Spain: Parliament to vote on 'draconian' reforms that restrict rights of Spanish citizens, migrants and refugees
Draconian reforms to two pieces of Spanish legislation are an assault on the rights of its citizens as well as an attempt to formalise abusive practices against migrants and refugees, said Amnesty International ahead of a vote in parliament this afternoon.
Reforms to the Criminal Code and the Law on Public Security will restrict rights to peaceful assembly, association and freedom of expression. They will also introduce new anti-terror measures and legalise the unlawful push-back of migrants and refugees from Spain’s enclaves of Ceuta and Melilla in North Africa to Morocco.
‘Legalising’ unlawful push-backs of migrants and refugees
The new amendment to Spain’s immigration law contained in the Law on Public Security will come into immediate effect. It will legalise the automatic and collective expulsion of migrants and refugees from the borders of Ceuta and Melilla by introducing a new administrative practice dubbed “border rejections” (rechazo).
Summary returns of migrants and refugees back to Morocco without formal procedure denies them access to the asylum procedure in Spain and exposes them to the real risk of human rights violations upon return.
An assurance contained in the amendment that the border rejections “will be carried out in compliance with international human rights and international protection norms” rings hollow. The amendment fails to describe how the rights of those trying to cross the border will be upheld during these rejections.
Amnesty International's Deputy Director for Europe Gauri van Gulik said:
“Already vulnerable migrants seeking safety in these enclaves are being rounded up and returned to Morocco.
“Instead of ending this unlawful practice, the government is making up its own rules and trampling over the rights of these people and on Spain’s own international obligations.”
Proposed reforms to the Spanish Criminal Code expand the range of crimes defined as “terrorism” using vague language and overly broad categories of offences. The definition of terrorism has been expanded to include, “resistance” against public authorities and “recklessly”, including unwittingly, supporting a terrorist enterprise.
Suspected travel, or planned to travel, outside Spain to collaborate with militant groups or to train with them, even if no such training occurs or no criminal act is committed, will be outlawed. Information sharing, particularly with foreign security services, raises the prospect of evidence extracted under torture being shared and used for intelligence purposes.
Making a statement on social media that could be “perceived” as inciting others to commit violent attacks will be outlawed, even if the statement cannot be directly linked to an act of violence.
These restrictions threaten the rights to freedom of expression and association, the presumption of innocence, freedom of movement, the right to privacy, and the right to leave and return to one’s country.
Gauri van Gulik said:
“If we have learned anything over recent years, it is that governments’ excessive reactions to violent attacks can lead to unnecessary and abusive laws and practices.
“Spain must heed that lesson and ensure that any new measures are absolutely necessary and proportionate, clearly aim to keep people safe, and uphold human rights in the process.

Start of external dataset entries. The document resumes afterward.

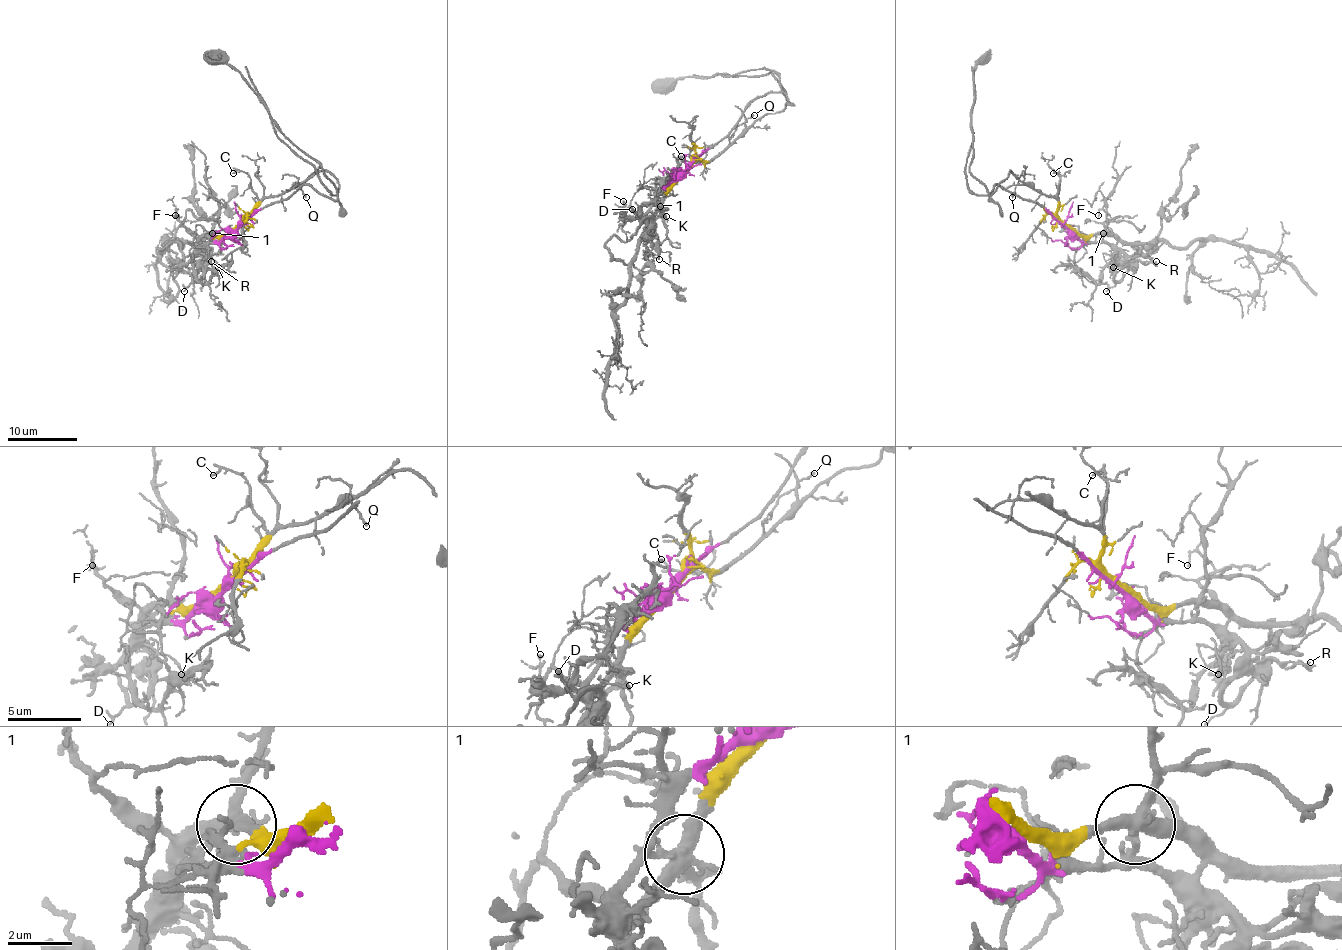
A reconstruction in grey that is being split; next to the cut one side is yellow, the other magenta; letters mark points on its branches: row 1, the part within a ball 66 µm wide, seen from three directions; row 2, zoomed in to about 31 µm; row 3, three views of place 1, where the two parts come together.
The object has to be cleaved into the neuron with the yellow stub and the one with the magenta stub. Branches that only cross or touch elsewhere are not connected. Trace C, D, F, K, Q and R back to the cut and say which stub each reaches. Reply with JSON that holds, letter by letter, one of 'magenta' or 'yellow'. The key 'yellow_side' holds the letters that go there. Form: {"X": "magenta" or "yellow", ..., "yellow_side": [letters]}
{"C": "yellow", "D": "magenta", "F": "yellow", "K": "magenta", "Q": "yellow", "R": "magenta", "yellow_side": ["C", "F", "Q"]}

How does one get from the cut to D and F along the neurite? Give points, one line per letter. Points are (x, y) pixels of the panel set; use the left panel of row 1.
D: (237, 226), (218, 242), (203, 242), (199, 245), (205, 273), (184, 290)
F: (237, 226), (227, 235), (215, 233), (201, 237), (182, 224), (175, 209), (175, 216)

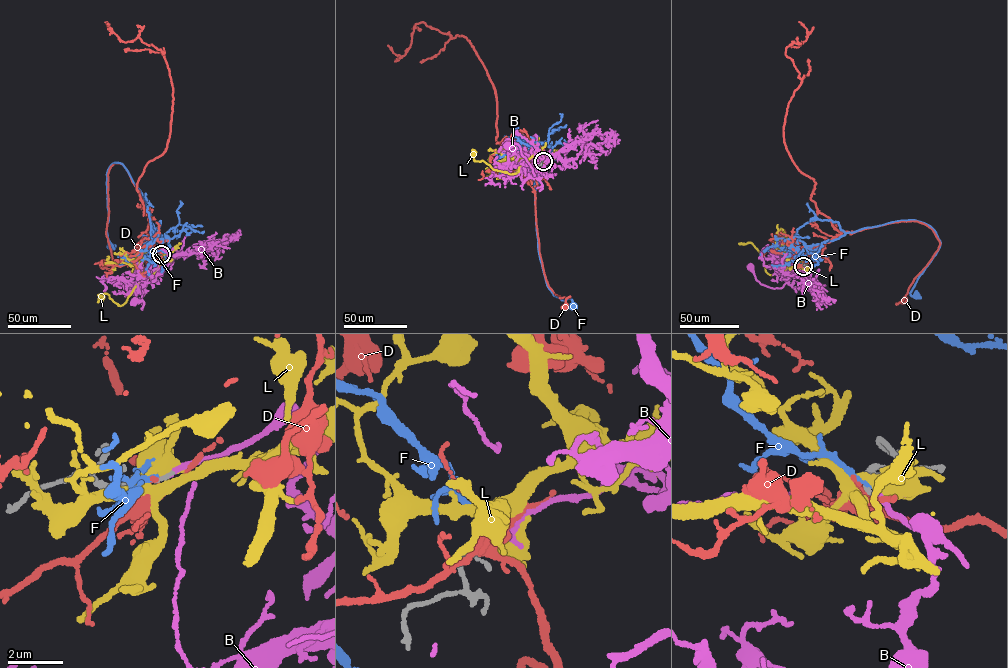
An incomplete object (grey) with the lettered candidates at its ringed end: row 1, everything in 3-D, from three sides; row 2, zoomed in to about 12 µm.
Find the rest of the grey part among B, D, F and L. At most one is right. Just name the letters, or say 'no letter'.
B

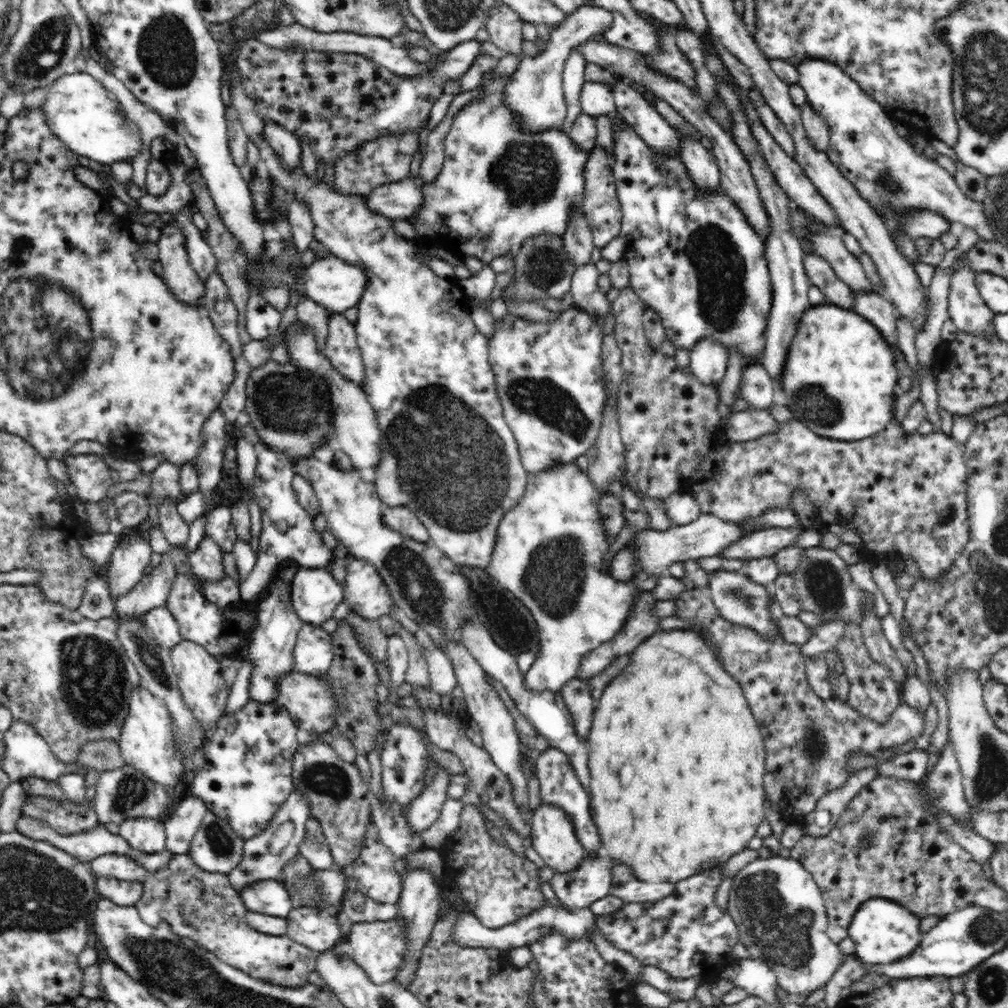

The proposed reforms do not meet these tests."
Restricting protest, freedom of expression and peaceful assembly
New offences under the Public Security Law unduly restrict the rights of freedom of peaceful assembly and expression, criminalising some legitimate forms of protest and increasing penalties for others.
The new provisions contain limitations on where and when demonstrations can take place, including a ban on “spontaneous assemblies” in certain places and fines for those who organise them.
Police officers will be given broad discretion without procedural safeguards to fine people who show a “lack of respect” towards them. Likewise a “gag law” restricts the video recording of police with fines of up to 30,000€ (around £22,000) imposed on those who disseminate footage. In recent years, footage recorded during public demonstrations has been essential to prove excessive use of force and other abuses by police during policing of demonstrations.
Government authorities rather than courts will impose fines for numerous public order offences, risking fair trial guarantees. Since the standards of proof in administrative proceedings are lower than in criminal proceedings, the shift of some offences from the Criminal Code to the Law on Public Security will mean fewer safeguards. The presumption will be that versions of events given by police officials are truthful and correct.
Further curbs on protest are contained in the amendments to the Criminal Code that introduce significant changes to the crime of public disorder. Certain crimes are redefined as “aggravated” when, among other things, they take place in the context of demonstrations or large assemblies. The definition of “obstruction” is so ambiguous that it could include acts of passive resistance potentially putting them on an equal basis with violent acts.
The vague definition of new or amended offences means that they could be applied to conduct that is protected under international human rights law. In this sense, the new legislation breaches the requirement of legal certainty, namely that laws should be formulated with sufficient precision.
Gauri van Gulik added:
“Spain is taking a serious backward step for freedom of expression and assembly. Fear of terror and public disorder should not be utilised to discourage people from protesting peacefully and to increase police impunity.”